Significant results:
These studies suggest an autocrine pathway wherein Hsp110 from epithelial cells is passed into the lumen of the intestine, whereupon it binds the apical cell surface of epithelial cells and induces the upregulation of Cd1d. These properties of Hsp110 upregulation of CD1d are consistent with the properties of other heat shock proteins. These studies have shown that Hsp110 combined a variety of potential cell surface receptors, such as Toll receptors, to induce intracellular signals that cause secretion of a wide variety of molecules as well as the upregulation of certain cell surface molecules.

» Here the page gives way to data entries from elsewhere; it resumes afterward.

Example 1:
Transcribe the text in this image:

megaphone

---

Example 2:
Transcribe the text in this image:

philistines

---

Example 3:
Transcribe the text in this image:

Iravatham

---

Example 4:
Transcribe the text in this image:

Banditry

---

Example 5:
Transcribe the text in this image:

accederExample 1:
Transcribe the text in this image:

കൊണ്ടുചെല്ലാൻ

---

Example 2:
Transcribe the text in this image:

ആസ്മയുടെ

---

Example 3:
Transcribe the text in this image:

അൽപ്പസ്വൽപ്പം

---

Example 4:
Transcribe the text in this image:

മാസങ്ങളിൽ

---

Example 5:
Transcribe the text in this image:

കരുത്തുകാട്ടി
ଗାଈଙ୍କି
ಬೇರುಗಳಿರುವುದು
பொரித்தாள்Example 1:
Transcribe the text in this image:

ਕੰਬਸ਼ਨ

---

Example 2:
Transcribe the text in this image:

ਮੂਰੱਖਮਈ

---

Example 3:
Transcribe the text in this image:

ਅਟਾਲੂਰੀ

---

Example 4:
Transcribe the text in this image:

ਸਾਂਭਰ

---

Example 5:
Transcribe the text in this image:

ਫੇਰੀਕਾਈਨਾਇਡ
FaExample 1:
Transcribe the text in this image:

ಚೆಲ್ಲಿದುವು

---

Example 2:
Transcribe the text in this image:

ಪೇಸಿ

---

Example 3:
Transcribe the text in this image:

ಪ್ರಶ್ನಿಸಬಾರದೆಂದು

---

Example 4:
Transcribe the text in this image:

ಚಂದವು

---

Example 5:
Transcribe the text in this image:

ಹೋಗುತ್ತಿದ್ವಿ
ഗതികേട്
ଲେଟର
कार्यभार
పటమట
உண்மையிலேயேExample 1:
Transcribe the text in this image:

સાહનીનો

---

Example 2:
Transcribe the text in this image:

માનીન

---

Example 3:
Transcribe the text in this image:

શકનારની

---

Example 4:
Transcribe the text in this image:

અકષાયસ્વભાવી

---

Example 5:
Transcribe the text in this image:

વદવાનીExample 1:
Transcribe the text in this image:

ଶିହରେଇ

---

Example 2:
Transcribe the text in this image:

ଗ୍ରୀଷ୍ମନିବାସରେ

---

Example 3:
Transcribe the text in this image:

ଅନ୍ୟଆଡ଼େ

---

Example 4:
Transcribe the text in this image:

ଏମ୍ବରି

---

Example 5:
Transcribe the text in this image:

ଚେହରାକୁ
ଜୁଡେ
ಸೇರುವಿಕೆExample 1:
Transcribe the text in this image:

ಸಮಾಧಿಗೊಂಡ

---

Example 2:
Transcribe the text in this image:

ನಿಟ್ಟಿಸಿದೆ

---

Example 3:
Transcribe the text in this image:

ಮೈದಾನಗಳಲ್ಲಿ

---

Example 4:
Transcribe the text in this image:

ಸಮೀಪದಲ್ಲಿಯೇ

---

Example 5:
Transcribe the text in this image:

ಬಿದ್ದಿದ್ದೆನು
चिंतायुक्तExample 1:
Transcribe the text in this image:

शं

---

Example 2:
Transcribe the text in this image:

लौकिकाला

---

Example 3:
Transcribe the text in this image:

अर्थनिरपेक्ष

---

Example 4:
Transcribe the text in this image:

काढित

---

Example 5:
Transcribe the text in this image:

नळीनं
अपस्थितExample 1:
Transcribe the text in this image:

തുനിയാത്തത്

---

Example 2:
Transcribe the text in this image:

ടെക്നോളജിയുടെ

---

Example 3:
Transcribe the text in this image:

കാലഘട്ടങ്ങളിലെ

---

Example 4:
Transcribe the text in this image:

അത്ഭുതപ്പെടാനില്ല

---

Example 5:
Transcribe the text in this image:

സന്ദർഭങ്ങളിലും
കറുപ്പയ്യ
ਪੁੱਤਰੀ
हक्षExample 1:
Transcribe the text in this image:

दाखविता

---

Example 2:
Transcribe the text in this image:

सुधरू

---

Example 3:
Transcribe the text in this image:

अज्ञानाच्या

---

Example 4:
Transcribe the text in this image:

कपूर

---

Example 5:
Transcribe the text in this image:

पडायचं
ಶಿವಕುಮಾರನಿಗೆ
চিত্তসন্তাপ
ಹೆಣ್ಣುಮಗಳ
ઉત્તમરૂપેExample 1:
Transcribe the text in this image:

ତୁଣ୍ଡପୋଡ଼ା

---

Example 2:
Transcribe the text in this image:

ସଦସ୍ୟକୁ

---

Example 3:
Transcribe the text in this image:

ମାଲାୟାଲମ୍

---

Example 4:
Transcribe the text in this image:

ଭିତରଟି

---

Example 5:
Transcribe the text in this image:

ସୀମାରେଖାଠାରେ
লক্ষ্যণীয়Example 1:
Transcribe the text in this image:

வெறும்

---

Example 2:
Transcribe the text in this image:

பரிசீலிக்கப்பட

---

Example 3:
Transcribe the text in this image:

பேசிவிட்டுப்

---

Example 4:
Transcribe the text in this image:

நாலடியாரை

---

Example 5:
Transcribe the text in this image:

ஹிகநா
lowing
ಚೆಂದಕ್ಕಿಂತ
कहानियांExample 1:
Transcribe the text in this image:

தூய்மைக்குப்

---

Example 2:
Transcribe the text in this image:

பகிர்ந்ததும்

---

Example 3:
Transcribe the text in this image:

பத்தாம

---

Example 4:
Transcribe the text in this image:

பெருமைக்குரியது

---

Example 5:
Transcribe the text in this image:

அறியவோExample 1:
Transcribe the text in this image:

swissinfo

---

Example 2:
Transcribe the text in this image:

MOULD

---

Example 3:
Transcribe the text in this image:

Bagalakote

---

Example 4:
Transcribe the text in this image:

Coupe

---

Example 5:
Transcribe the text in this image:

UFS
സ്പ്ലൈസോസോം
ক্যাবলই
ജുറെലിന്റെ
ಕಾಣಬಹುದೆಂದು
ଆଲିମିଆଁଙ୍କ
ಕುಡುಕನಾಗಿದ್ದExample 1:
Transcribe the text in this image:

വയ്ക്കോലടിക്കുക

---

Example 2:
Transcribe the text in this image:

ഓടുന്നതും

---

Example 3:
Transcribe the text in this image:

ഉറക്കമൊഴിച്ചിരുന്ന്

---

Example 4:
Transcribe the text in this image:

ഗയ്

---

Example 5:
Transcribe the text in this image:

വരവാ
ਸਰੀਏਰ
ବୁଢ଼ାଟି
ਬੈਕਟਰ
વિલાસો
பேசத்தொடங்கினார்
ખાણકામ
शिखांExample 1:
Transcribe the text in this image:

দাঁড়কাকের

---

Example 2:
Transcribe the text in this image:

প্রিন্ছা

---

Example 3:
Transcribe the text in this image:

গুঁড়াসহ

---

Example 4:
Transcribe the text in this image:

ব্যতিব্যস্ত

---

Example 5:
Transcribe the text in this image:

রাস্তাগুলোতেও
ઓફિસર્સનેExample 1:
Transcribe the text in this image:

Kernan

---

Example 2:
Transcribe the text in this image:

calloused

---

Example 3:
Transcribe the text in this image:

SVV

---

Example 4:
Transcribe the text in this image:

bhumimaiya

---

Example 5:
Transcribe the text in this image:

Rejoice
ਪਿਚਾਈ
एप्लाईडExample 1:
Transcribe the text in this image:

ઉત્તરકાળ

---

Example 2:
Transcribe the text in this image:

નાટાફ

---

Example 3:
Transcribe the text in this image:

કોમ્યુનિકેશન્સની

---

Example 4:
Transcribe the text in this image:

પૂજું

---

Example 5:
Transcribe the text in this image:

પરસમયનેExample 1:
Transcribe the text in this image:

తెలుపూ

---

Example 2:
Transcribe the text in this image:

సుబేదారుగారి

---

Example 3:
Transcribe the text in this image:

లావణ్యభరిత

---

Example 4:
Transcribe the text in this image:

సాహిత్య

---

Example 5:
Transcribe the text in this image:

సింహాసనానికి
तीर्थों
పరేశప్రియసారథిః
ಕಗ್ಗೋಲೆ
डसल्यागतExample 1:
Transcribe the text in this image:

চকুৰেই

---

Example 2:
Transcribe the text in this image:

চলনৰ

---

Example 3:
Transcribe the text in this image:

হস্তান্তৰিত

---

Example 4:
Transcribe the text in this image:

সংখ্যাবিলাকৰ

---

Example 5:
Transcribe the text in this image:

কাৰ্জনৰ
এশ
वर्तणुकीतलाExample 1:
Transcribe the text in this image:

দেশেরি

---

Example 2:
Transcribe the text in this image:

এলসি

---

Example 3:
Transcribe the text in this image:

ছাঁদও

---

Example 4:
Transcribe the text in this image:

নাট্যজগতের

It is presumed that this property of Hsp110 falls into this rubric.
Lay Summary:
Maintenance of intestinal health and the avoidance of inflammatory conditions of the intestine, such as inflammatory bowel disease, are attained by a complex communication between molecular components contained within luminal bacteria, the epithelial cells and the subjacent immune cells underneath the epithelia. This complex trialogue results in maintenance of tolerance and stability of the epithelial barrier. The epithelial cell itself, being centered between the luminal components and the subjacent immune cells, is particularly important in this regard. Understanding the regulation of the immune function of the intestine and how it relates to luminal factors is, thus, exceedingly important. One molecule that is of particular interest to the laboratory of the Principal Investigator is called CD1d. CD1d is a molecule that is known to activate specific subsets of lymphocytes. In fact, CD1d expression on epithelial cells has been linked to the maintenance of the function of the epithelial barrier. It is therefore important to understand how CD1d is regulated and, specifically, by luminal factors. During the course of the Principal Investigator's studies, it was found that a protein could be identified in the normal human fecal matter that was presumably released from the epithelial cells to signal back to the epithelial cell the upregulation of CD1d. It remains to be proven whether this complex biologic pathway identified is involved in the maintenance of epithelial health and resistance to both inflammation and infection. However, these studies identified a novel, previously unknown cellular pathway that is likely to be involved in the maintenance of mucosal integrity.